→ Work order: In the material below, find the line with "fotoknjigo dodajte Panoramsko" and the line with "svojo XL fotoknjigo.", then output those two lines and every line between them, exactly.

→ Data:

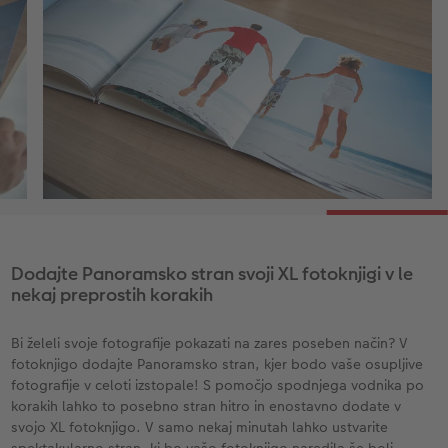
Dodajte Panoramsko stran svoji XL fotoknjigi v le
nekaj preprostih korakih
Bi želeli svoje fotografije pokazati na zares poseben način? V
fotoknjigo dodajte Panoramsko stran, kjer bodo vaše osupljive
fotografije v celoti izstopale! S pomočjo spodnjega vodnika po
korakih lahko to posebno stran hitro in enostavno dodate v
svojo XL fotoknjigo. V samo nekaj minutah lahko ustvarite
spektakularno stran, ki bo vašo fotoknjigo naredila še bolj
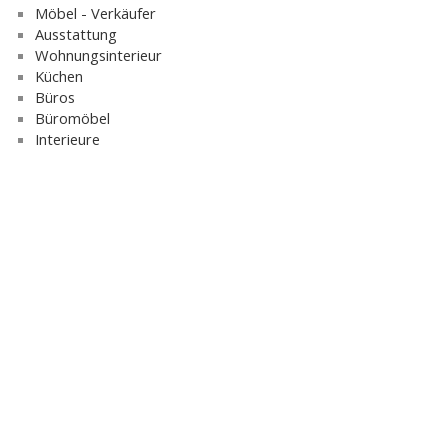
Möbel - Verkäufer
Ausstattung
Wohnungsinterieur
Küchen
Büros
Büromöbel
Interieure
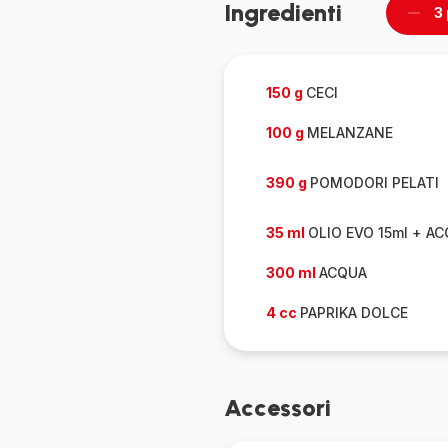
Ingredienti
3
Rimu
un
pers
150 g
CECI
100 g
MELANZANE
390 g
POMODORI PELATI
35 ml
OLIO EVO 15ml + A
300 ml
ACQUA
4 cc
PAPRIKA DOLCE
Accessori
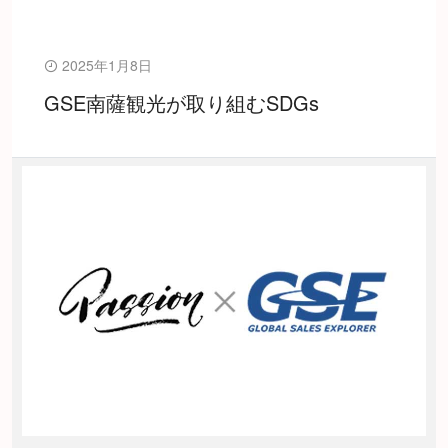
2025年1月8日
GSE南薩観光が取り組むSDGs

→ Expected answer:
fotoknjigo dodajte Panoramsko stran, kjer bodo vaše osupljive
fotografije v celoti izstopale! S pomočjo spodnjega vodnika po
korakih lahko to posebno stran hitro in enostavno dodate v
svojo XL fotoknjigo. V samo nekaj minutah lahko ustvarite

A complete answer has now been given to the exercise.